Saved Again by Organizing An Emergency Fund

How are you doing on organizing your finances?  Do you have an emergency fund?

Yeah, you snort, that and a live-in butlerWouldn’t both be nice?

Let me share a real-life story about how an emergency fund helped one person, and how you can get your own.  If you read stories like this and think, this isn’t real life, let me tell you, this is very real life!

One of my organizing clients has been working on a few organizing goals for about the last year, while employed with a temp job.  A few months ago, she got serious about paying down debts and stashing an emergency fund.

We agreed she should quickly stash $2,000 in an emergency fund.  To do it, she re-allocated some extra money that she was sending to pay down a credit card account, she completely cut out spending $30 per week on clothes, and she paid more attention to her food and eating out expenses.

At first, she was worried that by diverting some of her cash into a savings account, she was hurting her other goal to pay down credit card debt.  However, when I explained that the next “crisis” would cause her to rack up more credit card debt without having some cash in reserve, she got on board.  Without a cash emergency fund, credit card debt will grow because there is no other alternative to tap when a crisis hits.

 

It only took her a matter of weeks to pad her hard-to-access savings account (not her regular savings account).  Then, the inevitable happened; her car broke down.  Here’s the email she sent to me:

“I have to tell you something.  My car needs major repairs.  It’s not driveable.  If you hadn’t advised me to start an emergency fund several months ago, I would not have had the money to get the repairs done.  At all.  I am extremely disappointed that I have to use up at least $660 of the $1650 I have saved thus far, with great effort, but one thing I am not is panicked — thanks to you.  This is exactly the type of emergency you wanted me to start the fund for, and your advice could not have been more timely.”

On the same day, she sent this to me, I had just paid over $700 for four new tires.  Yes, I used my credit card at the register, but I transferred the money from my emergency account over to my credit card account when I got home.  Done.  I’ve been doing this for well over a decade, and our emergency account covers these kinds of things, so financial snags aren’t really emergencies, they are just life events. I sleep a lot better now than I did in my twenties.  Marketplace Money calls this the FU fund.  Or the “See Ya” fund.  Call it whatever you want, it is how you can get ahead, too.

To get your emergency account going, follow the same strategies that my client used:

1.  Figure out if you can divert money from other obligations, like credit cards, just for a short time.

2. Find your splurges and halt them, just for a short time.

3. Part with anything valuable but unused, and sell it on CraigsList or similar.  $50 here or there can be way more valuable than a dust-catcher lurking in your basement.
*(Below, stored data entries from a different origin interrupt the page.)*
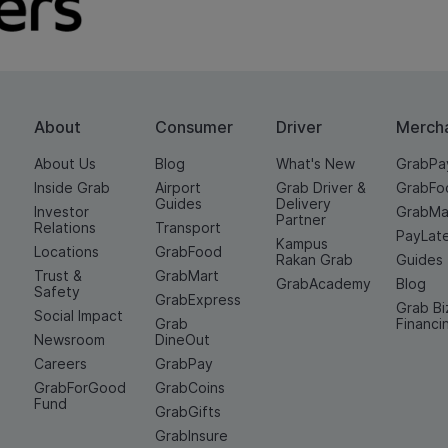
About
Consumer
Driver
Merch
About Us
Blog
What's New
GrabPa
Inside Grab
Airport
Grab Driver &
GrabFo
Guides
Delivery
Investor
GrabMa
Partner
Relations
Transport
PayLat
Kampus
Locations
GrabFood
Rakan Grab
Guides
Trust &
GrabMart
GrabAcademy
Blog
Safety
GrabExpress
Grab Bi
Social Impact
Grab
Financi
Newsroom
DineOut
Careers
GrabPay
GrabForGood
GrabCoins
Fund
GrabGifts
GrabInsure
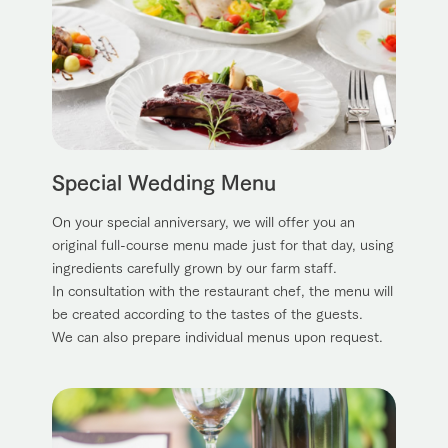
Special Wedding Menu
On your special anniversary, we will offer you an
original full-course menu made just for that day, using
ingredients carefully grown by our farm staff.
In consultation with the restaurant chef, the menu will
be created according to the tastes of the guests.
We can also prepare individual menus upon request.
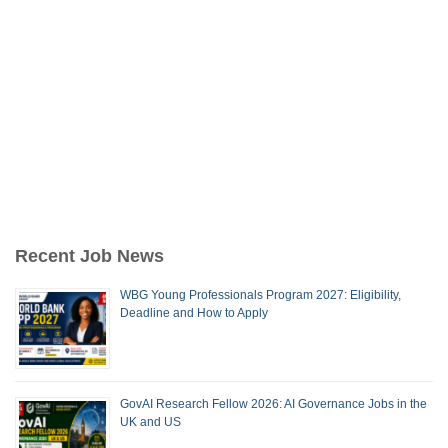
Recent Job News
WBG Young Professionals Program 2027: Eligibility,
Deadline and How to Apply
GovAI Research Fellow 2026: AI Governance Jobs in the
UK and US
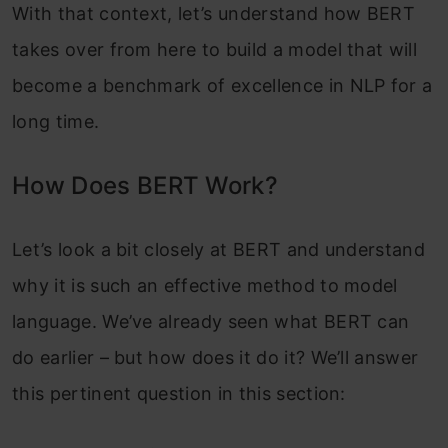
With that context, let’s understand how BERT
takes over from here to build a model that will
become a benchmark of excellence in NLP for a
long time.
How Does BERT Work?
Let’s look a bit closely at BERT and understand
why it is such an effective method to model
language. We’ve already seen what BERT can
do earlier – but how does it do it? We’ll answer
this pertinent question in this section:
4. Take a part-time gig if needed.  Tutor, mow lawns, whatever it takes to add a few bucks to your balance.

5. Monitor necessities.  Cut back on groceries, cable, cell phone service, whatever else you might normally think is non-negotiable, even just for two months.  A little here or there can get you to your $2,000 faster.

6. Stash the money in a hard-to-access account, like at an online-only bank or a credit union you don’t normally visit.
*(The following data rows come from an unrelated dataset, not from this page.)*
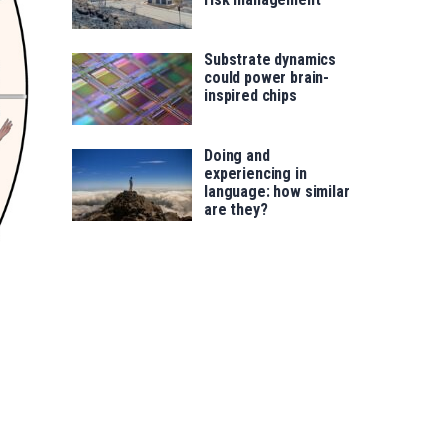
Substrate dynamics
could power brain-
inspired chips
Doing and
experiencing in
language: how similar
are they?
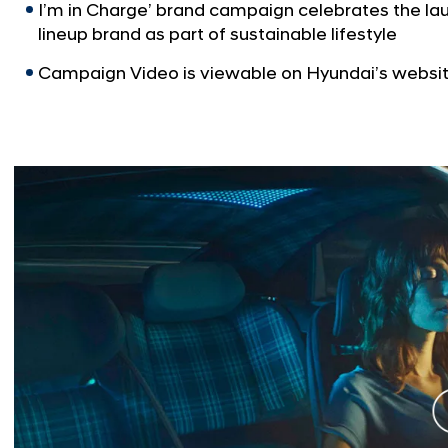
I’m in Charge’ brand campaign celebrates the la
lineup brand as part of sustainable lifestyle
Campaign Video is viewable on Hyundai’s websi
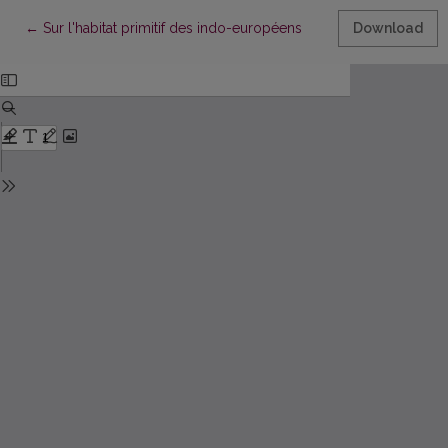
Return to Article Details
←
Sur l'habitat primitif des indo-européens
Download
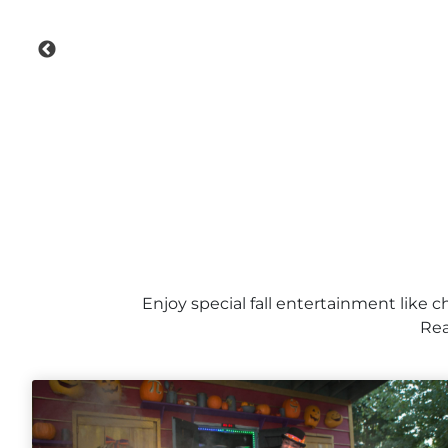
Enjoy special fall entertainment like c
Rea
Once you have your emergency built up to $2,000, then start paying down credit card debt again.  Once that’s paid off, then you can really grow your emergency fund to cover the recommended 3-9 months of living expenses, which can really come in handy.  You see, my client lost her long-term temp job a couple of weeks ago, and she’s back to searching for full-time employment.  Uncomfortable?  Yes.  Crisis?  No, thanks to an emergency fund that was waiting for life to happen.